In this study, we present the integration of data and measurements from advanced technologies to evaluate reservoir heterogeneity of carbonate formations on multiple scales. Quantitative textural analyses based on a comprehensive suite of petrophysical logging measurements were integrated with core data and formation testing data to characterize hydrocarbon/water transition zones and formation permeability and producibility. The offshore carbonate reservoir studied is composed of limestones and dolomites. Despite the inherent chemical complexities and hidden modes of origin, dolomites often exhibit favorable reservoir quality with high porosity and permeability properties. For this reason, E&P companies continue to predict where drilling targets are most likely to encounter these sweet spots.
Traditional permeability correlations are not effective in these systems, leading to overdependence on porosity-based reservoir descriptions to predict fluid flow.
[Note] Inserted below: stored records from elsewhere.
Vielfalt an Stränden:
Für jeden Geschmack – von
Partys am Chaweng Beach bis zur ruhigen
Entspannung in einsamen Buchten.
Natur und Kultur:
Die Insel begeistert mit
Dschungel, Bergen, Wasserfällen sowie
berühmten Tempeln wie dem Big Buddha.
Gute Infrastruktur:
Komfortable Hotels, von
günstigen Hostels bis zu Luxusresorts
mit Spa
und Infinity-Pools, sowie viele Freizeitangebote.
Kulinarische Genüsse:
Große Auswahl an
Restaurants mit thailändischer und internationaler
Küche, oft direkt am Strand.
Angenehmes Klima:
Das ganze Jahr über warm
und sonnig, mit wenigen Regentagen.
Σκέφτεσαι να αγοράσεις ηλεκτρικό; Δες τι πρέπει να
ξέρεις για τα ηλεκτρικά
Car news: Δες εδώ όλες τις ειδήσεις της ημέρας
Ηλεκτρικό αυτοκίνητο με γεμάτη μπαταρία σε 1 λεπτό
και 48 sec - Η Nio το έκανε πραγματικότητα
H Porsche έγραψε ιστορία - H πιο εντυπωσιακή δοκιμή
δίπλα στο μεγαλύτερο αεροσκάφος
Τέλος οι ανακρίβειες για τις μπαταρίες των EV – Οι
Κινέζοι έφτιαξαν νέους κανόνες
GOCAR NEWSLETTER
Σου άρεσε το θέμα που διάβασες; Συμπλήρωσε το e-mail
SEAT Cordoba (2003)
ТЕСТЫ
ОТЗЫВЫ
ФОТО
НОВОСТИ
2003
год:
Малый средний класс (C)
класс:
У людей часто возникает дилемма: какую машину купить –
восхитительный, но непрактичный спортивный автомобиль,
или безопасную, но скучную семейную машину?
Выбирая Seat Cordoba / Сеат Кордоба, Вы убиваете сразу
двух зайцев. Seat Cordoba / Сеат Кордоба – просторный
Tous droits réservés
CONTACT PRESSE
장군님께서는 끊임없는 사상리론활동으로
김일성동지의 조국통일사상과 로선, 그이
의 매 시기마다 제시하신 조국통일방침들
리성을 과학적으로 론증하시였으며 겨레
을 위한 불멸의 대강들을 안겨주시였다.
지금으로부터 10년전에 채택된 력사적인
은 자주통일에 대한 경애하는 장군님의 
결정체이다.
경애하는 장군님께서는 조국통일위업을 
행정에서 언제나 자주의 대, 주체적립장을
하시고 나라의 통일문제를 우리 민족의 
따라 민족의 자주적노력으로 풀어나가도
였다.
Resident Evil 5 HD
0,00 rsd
Using nonparametric regression, we have established a relationship between permeability and porosity from logs that are available fieldwide. Subsequent integration of this data with interval pressure transient test data in zones selected based on the observed rock heterogeneity enables further optimization of the final permeability correlation. The descriptions of the field examples confirm the success of this integrated approach and include the planning, real-time monitoring, and final validation of permeability and anisotropy at different scale during the exploration phase of a field.
Selecting the well locations for development using the proposed approach has proved valuable for improving field development practices. The results have led to enhanced reservoir characterization based on flow (permeability) and storage-capacity analyses (porosity partitioning), and a better understanding of the reservoir heterogeneity at different scales; the results have been used to improve drillstem test designs and reservoir production strategies.